С точки зрения языка и стиля пьеса представляет собой маленький шедевр. Ханс употребляет в своем монологе много слов и выражений, характерных именно для разговорной речи: „Lappalie“ («пустяк»), „sticheln“ («язвить, ехидничать»), „erstinken“ («солгать, выдумать»), „anbiedern“ («набиваться в друзья к кому-либо»), „schnallen“ («обманывать»), „Abschaum“ («отребье, подонки»). Что интересно, при этом он практически не употребляет специфически австрийских слов и выражений. Зато его речь изобилует американизмами: “hardcore”, “pump gun”. В кульминационный момент он кричит “Get the fuck out of here!”, а затем – „alles Fake!”.
Слово “fake” («подделка») проникло в русский язык через людей, проводящих свободное время в Интернете. Как правило, его просто транслитерируют: «фэйк». Это слово убедительно демонстрирует, что Ханс и Дорис живут в мире симулякров. В этом мире нет места ничему настоящему, неподдельному, искреннему. Именно поэтому кульминацией пьесы является «фэйковый», холостой выстрел. Неужели Ханс думает, что попытка убийства (и самоубийства) в прямом телеэфире – это не «фэйк»? Вряд ли возможно что-то более поддельное, чем телевизионное «реалити-шоу» [2]. Поэтому так абсурдно звучат фраза Дорис: «Бог любит тебя, Ханс!», и ее слова об ожидании добрых инопланетян.
Ещё две важные черты, формирующие образ Ханса, – это отрицание им австрийской культуры в целом и интеллектуального усилия как движущей силы развития личности и общества.
Австриец Ханс не говорит ни об австрийской литературе, ни об австрийской музыке – вообще ни о чем австрийском. Ф. Миттерер использует так называемый «минус-прием», показывая духовную скудость героя и забвение им своих корней. А пытливость ума, умение сомневаться, анализировать, вообще думать Ханса пугают и оттого приводят его в ярость. Таким образом он пытается компенсировать собственную ущербность. Миттерер доказывает, что такие понятия, как «мультикультурность» и «глобализация», – один большой «фэйк», и за ними скрываются агрессивное отрицание национальной культуры, разрушение национальной и культурной идентичности, насаждение американских ценностей и образа жизни, превращение «человека разумного» в стопроцентного потребителя, неспособного к саморазвитию, разрушение и стирание личности, индивидуальности. И если человек создан Богом по своему образу и подобию, то такой вектор развития общества – не что иное, как смертный грех. «Уныние» Миттерера встает, таким образом, в один ряд с «Дивным новым миром» Олдоса Хаксли и «451° по Фаренгейту» Рэя Брэдбери.

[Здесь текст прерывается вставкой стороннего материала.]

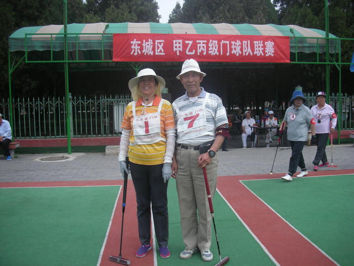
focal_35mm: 35
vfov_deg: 40.7
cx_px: 177
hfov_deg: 52.6
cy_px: 133
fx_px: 358
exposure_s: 1/124
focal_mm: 5.8
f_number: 7.9
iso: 50
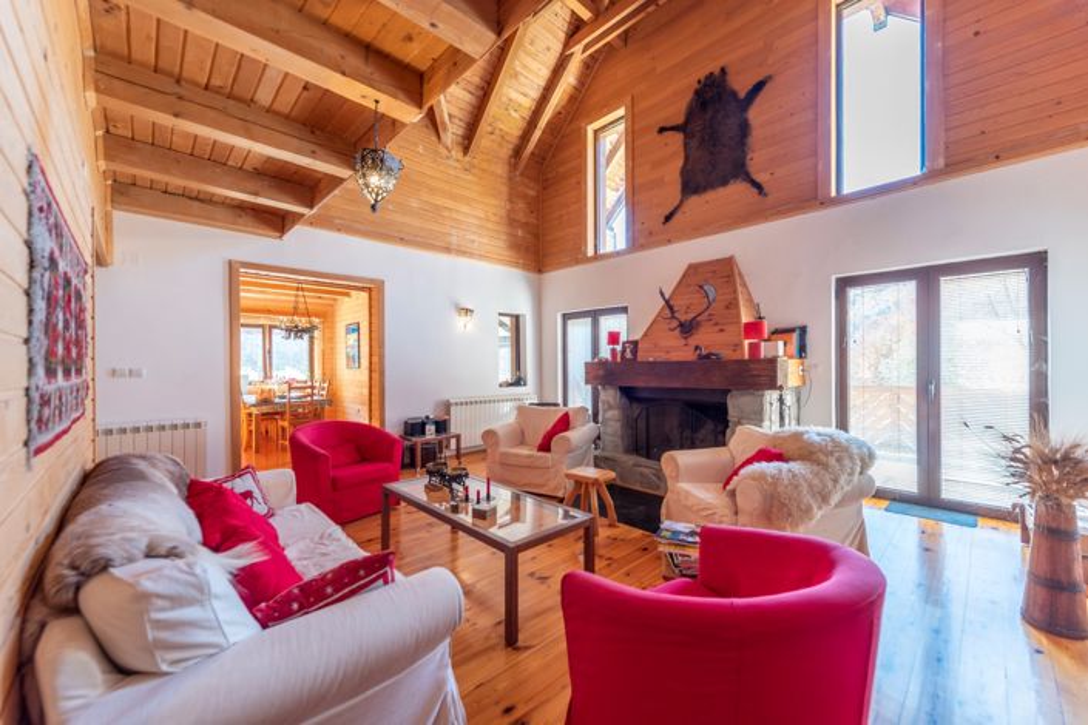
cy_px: 362
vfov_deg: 81.2
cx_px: 544
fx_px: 423
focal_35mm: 14
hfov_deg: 104.3
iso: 100
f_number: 4
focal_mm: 14
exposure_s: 1/13
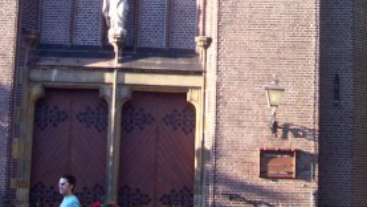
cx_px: 216
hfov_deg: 20.0
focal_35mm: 107
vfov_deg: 11.1
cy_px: -37
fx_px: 1042
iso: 80
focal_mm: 5.6
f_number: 2.7
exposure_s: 1/166
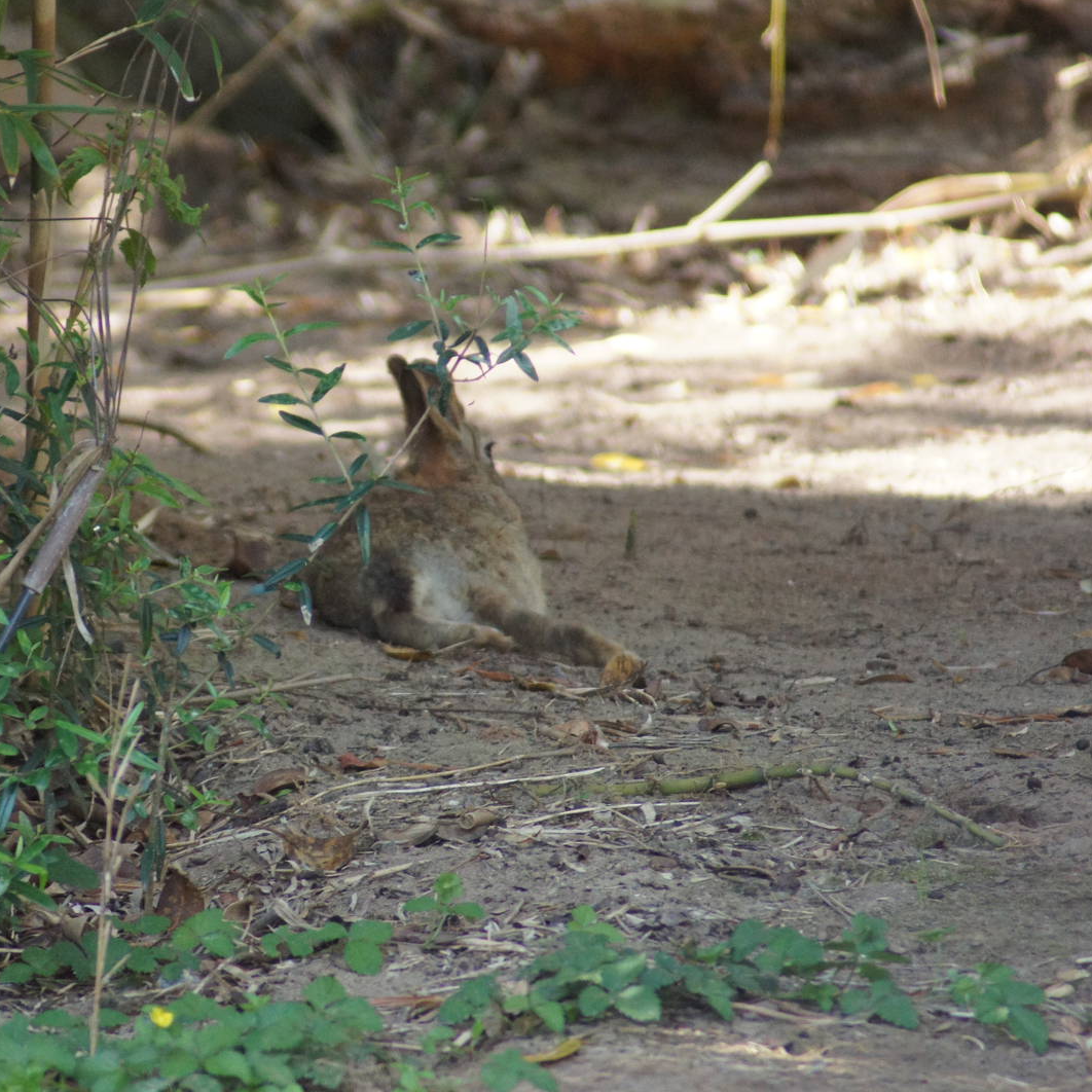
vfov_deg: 3.0
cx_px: 325
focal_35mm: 576
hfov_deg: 3.0
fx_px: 20558
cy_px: 545
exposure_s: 1/500
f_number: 5.6
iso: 1600
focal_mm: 300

В заключение следует отметить, что «Смертные грехи» пользовались наибольшим успехом в постановке венского театра «Группа-80». Театр был основан в 1983 году в венском районе Мариахильф режиссером Хельгой Иллих и Хельмутом Визнером. В нем ставились пьесы известных австрийских авторов: Эдёна фон Хорвата, Франца Грилльпарцера и других.

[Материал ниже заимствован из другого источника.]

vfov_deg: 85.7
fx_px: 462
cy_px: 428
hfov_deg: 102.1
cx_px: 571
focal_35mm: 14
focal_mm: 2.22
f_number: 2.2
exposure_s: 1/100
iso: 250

В главных ролях выступили актеры Александр Лоцки [6] (известный австрийский артист, играл главные роли в фильмах «Альпийский патруль», «Прыжок», «Реванш», телесериале «Комиссар Рекс», а также в постановках классических пьес) и Катрин Турм [3] (сыграла главную женскую роль в фильме «Михаэль» и множество ролей в различных театрах).
Ведущий австрийский критик Хельмут Шёнауэр [8] весьма благожелательно отозвался об этом цикле пьес и о творчестве Ф. Миттерера в целом, подчеркнув актуальность, общую значимость его произведений и мастерство автора.
Автор выражает благодарность за помощь и ценные советы:
1. Доктору Курту Кроттендорферу (Венский университет).
2. К.м.н., психологу Н. А. Малкиной.
3. Ныне покойному мастеру-оружейнику А. А. Афанасьеву.
4. Преподавателю Владимирской духовной семинарии А. В. Торопову.
5. Пользователю ЖЖ под ник-нэймом mary_ann_80.
Автор статьи также выражает надежду, что цикл одноактных пьес Ф. Миттерера «Смертные грехи» будет в ближайшем будущем переведен на русский язык и поставлен на российской сцене.
Список источников
1. (дата обращения: 24.04.2017).
2. http://vacenko.ru/fejk-chto-eto-takoe (дата обращения: 24.04.2017).
3. http://www.kino.de/star/katrin-thurm/ (дата обращения: 24.04.2017).
4. (дата обращения: 24.04.2017).
5. http://www.pravenc.ru/text/180865.html (дата обращения: 24.04.2017).
6. http://www.wikiwand.com/de/Alexander_Lhotzky (дата обращения: 24.04.2017).
7. https://de.wikipedia.org/wiki/Felix_Mitterer (дата обращения: 24.04.2017).
8. https://de.wikipedia.org/wiki/Helmuth_Sch (дата обращения: 24.04.2017).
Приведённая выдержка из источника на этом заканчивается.